BLOC DE TEXTE —
Écoute, avec le recul, je suis un peu déçue par le concert de Fleet Foxes. C’est possible oui. Peut-être que j’avais trop d’attentes, peut-être que j’avais trop idéalisé un de mes groupes modèles. Car je n’avais jamais eu la chance de voir Fleet Foxes en live. Pourtant ils figurent depuis plusieurs années sur la liste de mes groupes à voir avant de mourir. Ce lundi 20 novembre, le gong a sonné. Les Américains venaient présenter leur dernier album Crack-Up pour le premiers des deux soirs (complets) au Trianon. Le public a répondu présent en masse, et c’est loin de ne parler que français dans l’audience.

Mettons les pieds dans le plat. D’une manière générale, j’ai trouvé Fleet Foxes trop pro. Pour ne pas dire trop expéditifs. Pas sur la durée, puisque la setlist est vaste et le concert dure 1h30. Mais expéditifs dans leur manière de délivrer leur musique. J’ai eu l’impression que tous les tempi pressaient (ce qui n’était pas le cas), qu’ils jouaient tout sans prendre le temps de respirer, ne serait-ce qu’un demi-soupir dans leurs interprétations. Beaucoup de chansons s’enchaînaient, sans un mot de Robin, le seul à prendre la parole sur les six musiciens présents sur scène.

Pourtant tous les ingrédients étaient réunis pour me plaire. Mandoline, contrebasse, euphonium, archet sur guitare, tambourin, arpèges de guitare en voici en voilà… et harmonies à tomber par terre. La scène est joliment remplie de triangles encadré de bois, qui captent les projections de lumières, assorties à celles du grand écran positionné derrière le groupe. Je t’avoue que les moments que j’ai préférés sont dispersés dans le set. Un set auquel j’ai eu bien du mal à me raccrocher et auquel j’ai complètement décroché avant le bis.

Les plaisirs d’antant

C’est dans le noir complet que Fleet Foxes débarquent sur la scène du Trianon, sous les acclamations du public, impatient. Trop impatient ? À chaque fois que le groupe prend le temps de se réaccorder ou de changer d’instruments, on entend des cris d’excitation ou des déclarations d’amour. Du coup, ils se dépêchent. Certes, Robin n’est pas des plus causants, mais il semble sincèrement heureux d’être à Paris. Il déclarera même, certainement poliment, qu’il s’agit là du “meilleur public de leur tournée”.

ENREGISTREMENTS SOURCES —
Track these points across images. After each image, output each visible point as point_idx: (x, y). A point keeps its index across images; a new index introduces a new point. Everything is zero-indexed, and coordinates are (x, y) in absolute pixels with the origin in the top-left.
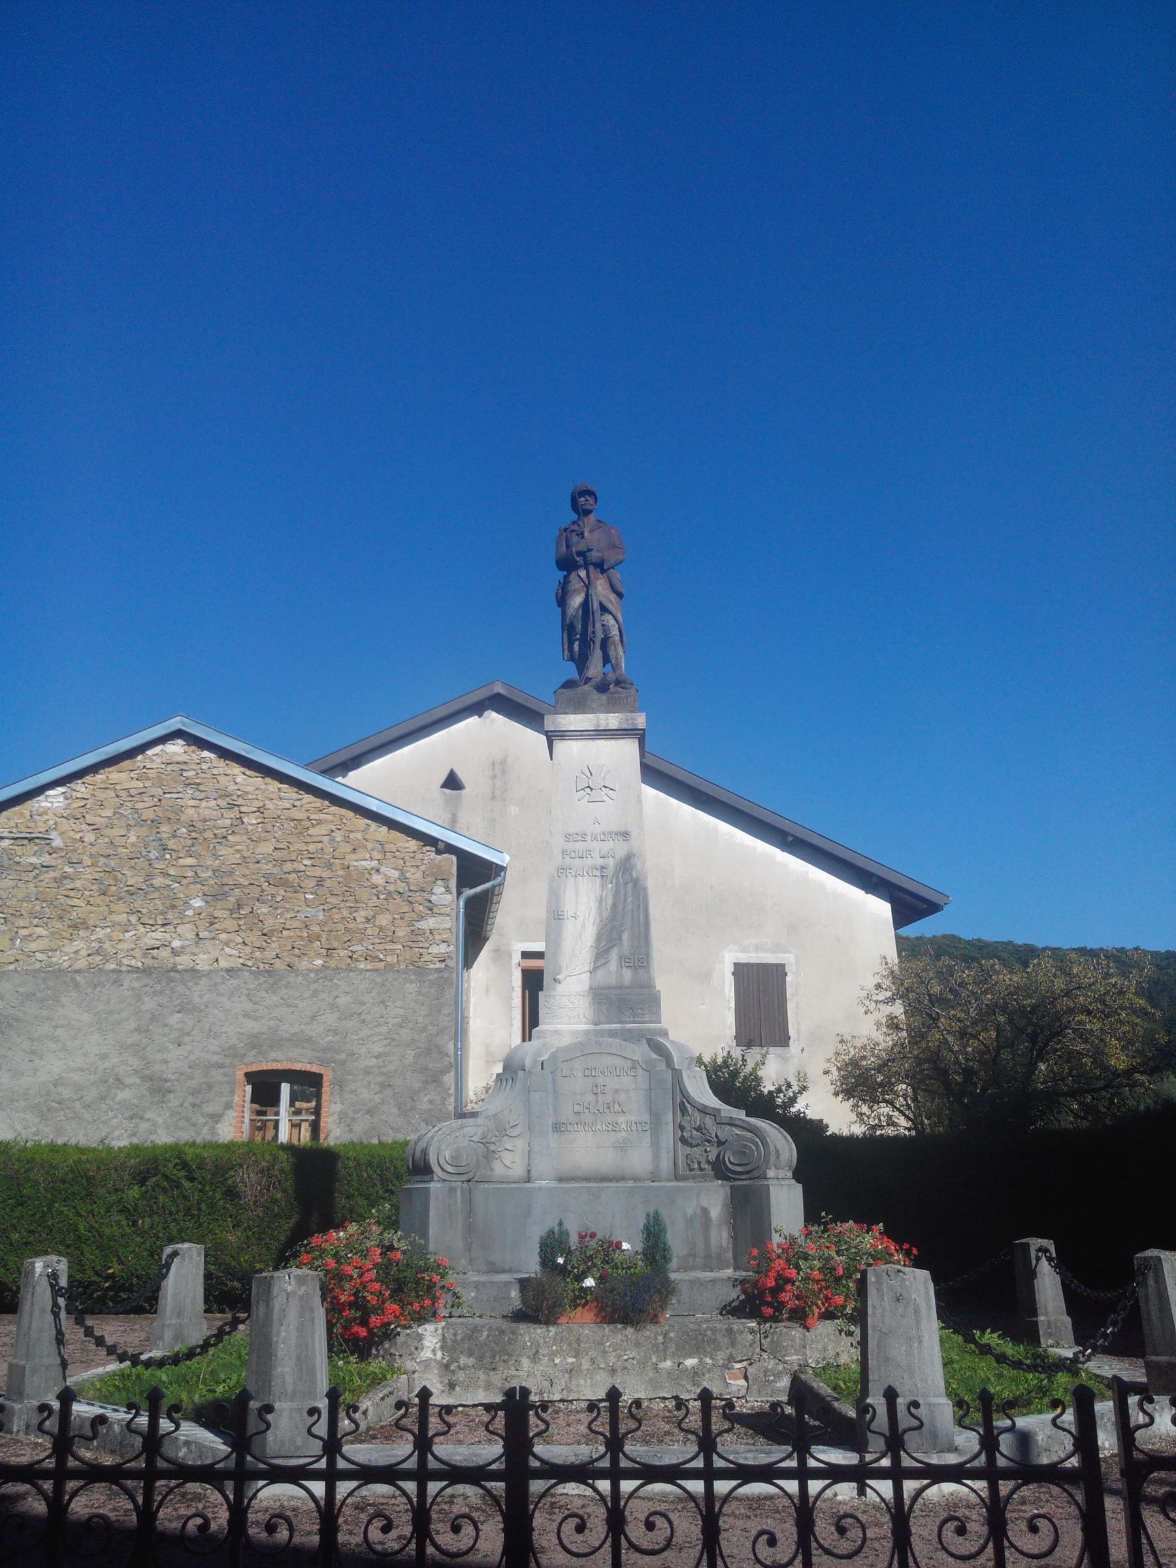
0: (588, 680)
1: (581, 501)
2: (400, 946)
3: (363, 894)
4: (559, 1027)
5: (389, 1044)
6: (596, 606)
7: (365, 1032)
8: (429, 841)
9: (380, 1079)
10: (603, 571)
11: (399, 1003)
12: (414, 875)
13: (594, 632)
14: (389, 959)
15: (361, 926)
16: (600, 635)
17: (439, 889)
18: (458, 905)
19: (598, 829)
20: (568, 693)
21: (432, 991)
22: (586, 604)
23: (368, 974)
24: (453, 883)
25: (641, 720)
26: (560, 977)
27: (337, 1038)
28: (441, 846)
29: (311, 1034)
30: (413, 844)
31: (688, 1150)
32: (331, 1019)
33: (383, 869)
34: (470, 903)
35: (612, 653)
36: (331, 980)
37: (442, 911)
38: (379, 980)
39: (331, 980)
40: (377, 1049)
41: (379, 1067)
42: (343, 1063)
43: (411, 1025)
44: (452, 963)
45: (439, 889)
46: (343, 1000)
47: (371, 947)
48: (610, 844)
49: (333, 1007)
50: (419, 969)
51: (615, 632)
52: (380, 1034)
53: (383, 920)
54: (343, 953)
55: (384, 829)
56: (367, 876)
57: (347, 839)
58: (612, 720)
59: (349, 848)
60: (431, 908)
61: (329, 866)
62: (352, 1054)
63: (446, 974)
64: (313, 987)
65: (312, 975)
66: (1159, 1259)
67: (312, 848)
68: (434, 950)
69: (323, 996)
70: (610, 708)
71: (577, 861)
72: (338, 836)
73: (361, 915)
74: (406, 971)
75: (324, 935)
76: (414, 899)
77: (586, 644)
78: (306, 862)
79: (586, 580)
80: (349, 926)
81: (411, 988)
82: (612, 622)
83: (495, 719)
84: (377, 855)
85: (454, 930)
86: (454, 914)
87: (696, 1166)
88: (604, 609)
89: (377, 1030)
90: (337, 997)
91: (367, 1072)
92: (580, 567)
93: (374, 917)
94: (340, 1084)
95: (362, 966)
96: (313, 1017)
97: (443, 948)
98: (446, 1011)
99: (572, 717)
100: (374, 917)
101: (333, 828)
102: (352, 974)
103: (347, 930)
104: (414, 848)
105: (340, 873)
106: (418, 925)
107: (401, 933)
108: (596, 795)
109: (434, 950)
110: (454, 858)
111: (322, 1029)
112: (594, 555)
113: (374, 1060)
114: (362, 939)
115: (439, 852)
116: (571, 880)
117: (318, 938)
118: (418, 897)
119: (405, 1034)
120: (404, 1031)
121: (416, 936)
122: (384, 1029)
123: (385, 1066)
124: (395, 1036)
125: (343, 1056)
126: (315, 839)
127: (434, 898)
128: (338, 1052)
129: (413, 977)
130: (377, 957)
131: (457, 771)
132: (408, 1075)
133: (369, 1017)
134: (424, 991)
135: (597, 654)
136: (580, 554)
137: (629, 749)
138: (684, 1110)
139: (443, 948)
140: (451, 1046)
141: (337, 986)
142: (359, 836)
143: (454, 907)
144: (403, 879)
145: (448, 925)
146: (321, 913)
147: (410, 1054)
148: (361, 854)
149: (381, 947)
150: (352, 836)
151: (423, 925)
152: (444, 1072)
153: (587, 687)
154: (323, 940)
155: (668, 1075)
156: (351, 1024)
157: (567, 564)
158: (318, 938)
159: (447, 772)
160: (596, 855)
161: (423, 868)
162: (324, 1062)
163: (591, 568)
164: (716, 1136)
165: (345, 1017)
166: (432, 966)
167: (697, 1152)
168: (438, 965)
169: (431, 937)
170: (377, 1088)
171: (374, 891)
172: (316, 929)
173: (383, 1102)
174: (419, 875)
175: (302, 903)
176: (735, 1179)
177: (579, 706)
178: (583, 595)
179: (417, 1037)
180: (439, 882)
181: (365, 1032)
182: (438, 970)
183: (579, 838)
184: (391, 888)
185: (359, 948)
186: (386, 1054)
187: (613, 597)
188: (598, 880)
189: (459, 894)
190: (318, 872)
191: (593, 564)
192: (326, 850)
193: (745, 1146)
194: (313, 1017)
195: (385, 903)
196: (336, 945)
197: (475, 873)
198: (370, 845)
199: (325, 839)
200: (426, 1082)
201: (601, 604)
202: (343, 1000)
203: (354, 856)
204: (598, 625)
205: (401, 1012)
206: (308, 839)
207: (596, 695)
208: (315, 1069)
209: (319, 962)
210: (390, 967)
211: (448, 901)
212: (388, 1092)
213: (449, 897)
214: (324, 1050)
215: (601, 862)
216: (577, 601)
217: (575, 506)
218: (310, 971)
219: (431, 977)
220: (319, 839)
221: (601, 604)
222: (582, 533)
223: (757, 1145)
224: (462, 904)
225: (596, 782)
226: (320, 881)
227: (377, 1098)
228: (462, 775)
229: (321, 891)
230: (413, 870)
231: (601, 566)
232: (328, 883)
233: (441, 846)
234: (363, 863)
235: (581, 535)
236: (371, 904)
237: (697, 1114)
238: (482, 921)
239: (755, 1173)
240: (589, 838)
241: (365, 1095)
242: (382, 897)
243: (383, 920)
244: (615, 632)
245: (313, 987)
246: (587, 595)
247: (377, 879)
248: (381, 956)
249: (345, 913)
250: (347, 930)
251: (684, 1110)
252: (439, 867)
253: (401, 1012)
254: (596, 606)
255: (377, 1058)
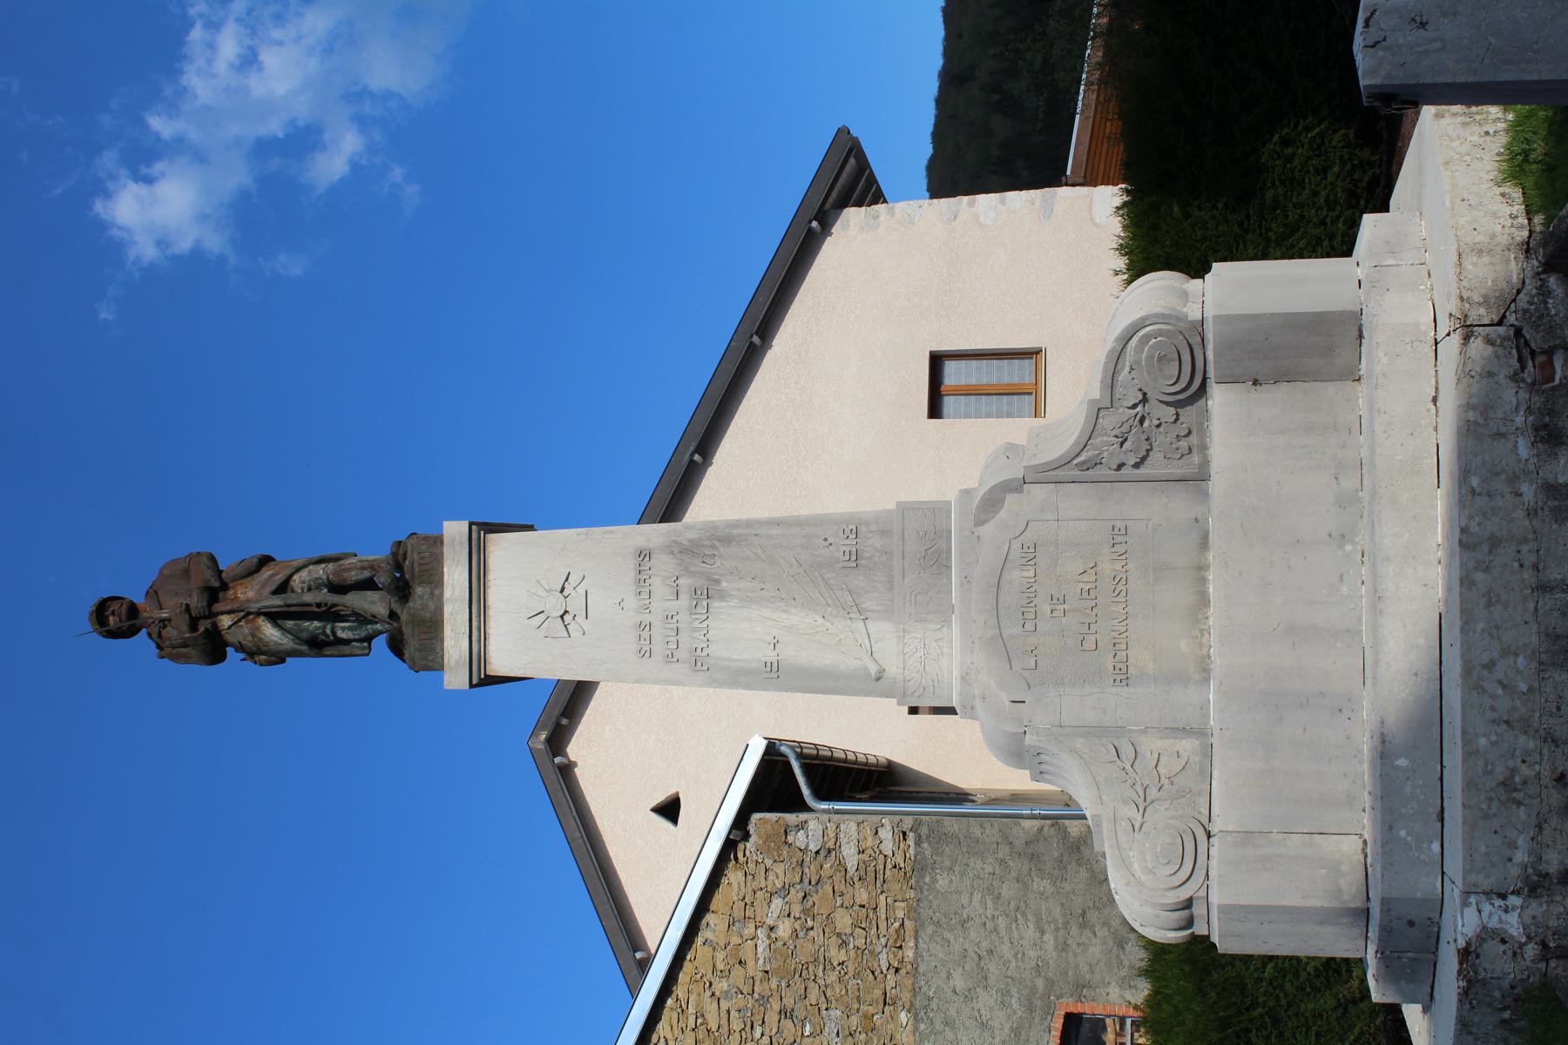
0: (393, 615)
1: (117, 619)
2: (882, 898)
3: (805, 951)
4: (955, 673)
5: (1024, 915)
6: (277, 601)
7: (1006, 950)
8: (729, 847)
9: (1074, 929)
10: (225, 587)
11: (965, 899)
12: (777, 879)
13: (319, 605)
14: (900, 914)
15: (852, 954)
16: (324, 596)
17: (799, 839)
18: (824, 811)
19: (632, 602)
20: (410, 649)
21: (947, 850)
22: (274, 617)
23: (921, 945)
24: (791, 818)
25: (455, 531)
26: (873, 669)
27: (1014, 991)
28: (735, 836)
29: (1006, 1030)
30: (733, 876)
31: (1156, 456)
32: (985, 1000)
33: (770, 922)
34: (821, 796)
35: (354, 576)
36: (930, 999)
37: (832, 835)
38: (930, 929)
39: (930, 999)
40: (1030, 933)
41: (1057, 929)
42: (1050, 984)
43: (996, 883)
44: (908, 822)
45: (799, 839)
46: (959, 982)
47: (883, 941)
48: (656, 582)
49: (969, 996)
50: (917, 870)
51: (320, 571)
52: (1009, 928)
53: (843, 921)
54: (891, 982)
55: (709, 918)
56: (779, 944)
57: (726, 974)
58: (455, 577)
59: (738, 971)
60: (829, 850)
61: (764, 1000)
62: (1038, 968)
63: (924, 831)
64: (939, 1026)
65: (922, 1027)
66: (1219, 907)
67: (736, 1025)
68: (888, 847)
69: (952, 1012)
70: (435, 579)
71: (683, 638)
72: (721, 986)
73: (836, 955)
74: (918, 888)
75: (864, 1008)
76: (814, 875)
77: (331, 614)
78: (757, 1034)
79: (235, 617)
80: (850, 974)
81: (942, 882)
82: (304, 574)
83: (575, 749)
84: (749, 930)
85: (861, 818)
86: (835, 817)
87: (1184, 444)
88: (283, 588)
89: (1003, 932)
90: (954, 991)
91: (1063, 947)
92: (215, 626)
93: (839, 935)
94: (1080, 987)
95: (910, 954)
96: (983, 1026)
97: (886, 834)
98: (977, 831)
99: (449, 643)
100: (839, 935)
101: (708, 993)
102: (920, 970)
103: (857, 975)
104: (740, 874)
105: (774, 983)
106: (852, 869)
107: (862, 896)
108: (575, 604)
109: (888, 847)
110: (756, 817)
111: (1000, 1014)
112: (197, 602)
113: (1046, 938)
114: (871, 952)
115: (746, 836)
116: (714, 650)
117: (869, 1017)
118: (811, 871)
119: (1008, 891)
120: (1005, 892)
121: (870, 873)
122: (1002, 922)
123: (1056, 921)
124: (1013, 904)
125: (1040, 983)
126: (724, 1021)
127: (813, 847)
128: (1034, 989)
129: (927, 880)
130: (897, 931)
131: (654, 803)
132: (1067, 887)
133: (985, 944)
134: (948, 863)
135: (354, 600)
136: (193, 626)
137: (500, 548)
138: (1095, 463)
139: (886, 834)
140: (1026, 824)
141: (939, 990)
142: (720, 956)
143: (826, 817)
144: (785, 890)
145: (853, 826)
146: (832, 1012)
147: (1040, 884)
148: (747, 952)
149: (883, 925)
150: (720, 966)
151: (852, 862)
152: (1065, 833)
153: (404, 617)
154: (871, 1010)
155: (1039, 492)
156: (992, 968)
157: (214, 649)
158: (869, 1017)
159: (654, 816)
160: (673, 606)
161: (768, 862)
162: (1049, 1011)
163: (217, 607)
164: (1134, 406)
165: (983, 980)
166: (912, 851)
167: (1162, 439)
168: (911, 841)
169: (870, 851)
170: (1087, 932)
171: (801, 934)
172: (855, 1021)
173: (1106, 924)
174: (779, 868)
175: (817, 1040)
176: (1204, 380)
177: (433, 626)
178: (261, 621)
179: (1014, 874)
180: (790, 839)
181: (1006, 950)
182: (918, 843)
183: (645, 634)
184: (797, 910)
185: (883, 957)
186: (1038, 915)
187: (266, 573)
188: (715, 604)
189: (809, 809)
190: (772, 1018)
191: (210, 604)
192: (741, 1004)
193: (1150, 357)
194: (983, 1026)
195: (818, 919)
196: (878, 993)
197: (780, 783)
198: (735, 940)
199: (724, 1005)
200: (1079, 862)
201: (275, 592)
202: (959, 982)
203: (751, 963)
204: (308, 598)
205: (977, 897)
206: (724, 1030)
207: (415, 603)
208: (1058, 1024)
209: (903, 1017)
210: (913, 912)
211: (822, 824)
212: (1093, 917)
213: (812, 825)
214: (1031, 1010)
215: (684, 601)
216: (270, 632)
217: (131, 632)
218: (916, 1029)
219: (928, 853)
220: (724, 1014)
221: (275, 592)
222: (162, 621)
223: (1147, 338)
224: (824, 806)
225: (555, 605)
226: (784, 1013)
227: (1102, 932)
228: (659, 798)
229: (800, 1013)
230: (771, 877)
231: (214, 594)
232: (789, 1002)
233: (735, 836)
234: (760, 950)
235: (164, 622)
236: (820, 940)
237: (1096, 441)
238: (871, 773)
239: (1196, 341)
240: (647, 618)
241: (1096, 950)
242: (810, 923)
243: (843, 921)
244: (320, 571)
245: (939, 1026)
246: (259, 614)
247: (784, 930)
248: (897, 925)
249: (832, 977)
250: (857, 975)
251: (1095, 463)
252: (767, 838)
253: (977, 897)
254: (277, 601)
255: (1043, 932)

CONSIGNE 1 — Recopiez mot pour mot les enregistrements, depuis leur début jusqu'à la ligne contenant "25: (641, 720)", celle-ci comprise, sans reproduire les images.
CONSIGNE 2 — Poursuivez le compte rendu du concert de Fleet Foxes au Trianon au-delà de sa dernière phrase.

RÉPONSE FINALE 1 —
Track these points across images. After each image, output each visible point as point_idx: (x, y). A point keeps its index across images; a new index introduces a new point. Everything is zero-indexed, and coordinates are (x, y) in absolute pixels with the origin in the top-left.
0: (588, 680)
1: (581, 501)
2: (400, 946)
3: (363, 894)
4: (559, 1027)
5: (389, 1044)
6: (596, 606)
7: (365, 1032)
8: (429, 841)
9: (380, 1079)
10: (603, 571)
11: (399, 1003)
12: (414, 875)
13: (594, 632)
14: (389, 959)
15: (361, 926)
16: (600, 635)
17: (439, 889)
18: (458, 905)
19: (598, 829)
20: (568, 693)
21: (432, 991)
22: (586, 604)
23: (368, 974)
24: (453, 883)
25: (641, 720)

RÉPONSE FINALE 2 —
Bien entendu, les Américains sont là pour défendre leur dernier album, Crack-Up sorti en juin dernier. On découvre “Arroyo Seco” en guise d’introduction, on se perd dans les fréquences psychédéliques de “Mearcstapa” et ses lignes de flûte traversière, on sautille gentiment sur “Fool’s Errand” et on plane un peu trop sur “Crack-Up”. On préfère se laisser porter par les délicieux et délicats arpèges de la guitare acoustique sur “The Cascades”, ou écouter la mandoline et les harmonies divines de “Blue Ridge Mountains”. Le Trianon ne peut que laisser éclater sa joie quand Robin se retrouve seul sur scène pour jouer la magique “Tiger Mountain Peasant Song”. Dès le premier accord, les cris fusent. Cela dit, on sent sa voix fatiguée. Il finit par nous expliquer que c’est pour ça qu’on le voit boire de l’eau chaude. Puis, suite à un “drink water !” crié du public, Robin finit par conclure que c’est en effet important de ne pas de déshydrater. On rit.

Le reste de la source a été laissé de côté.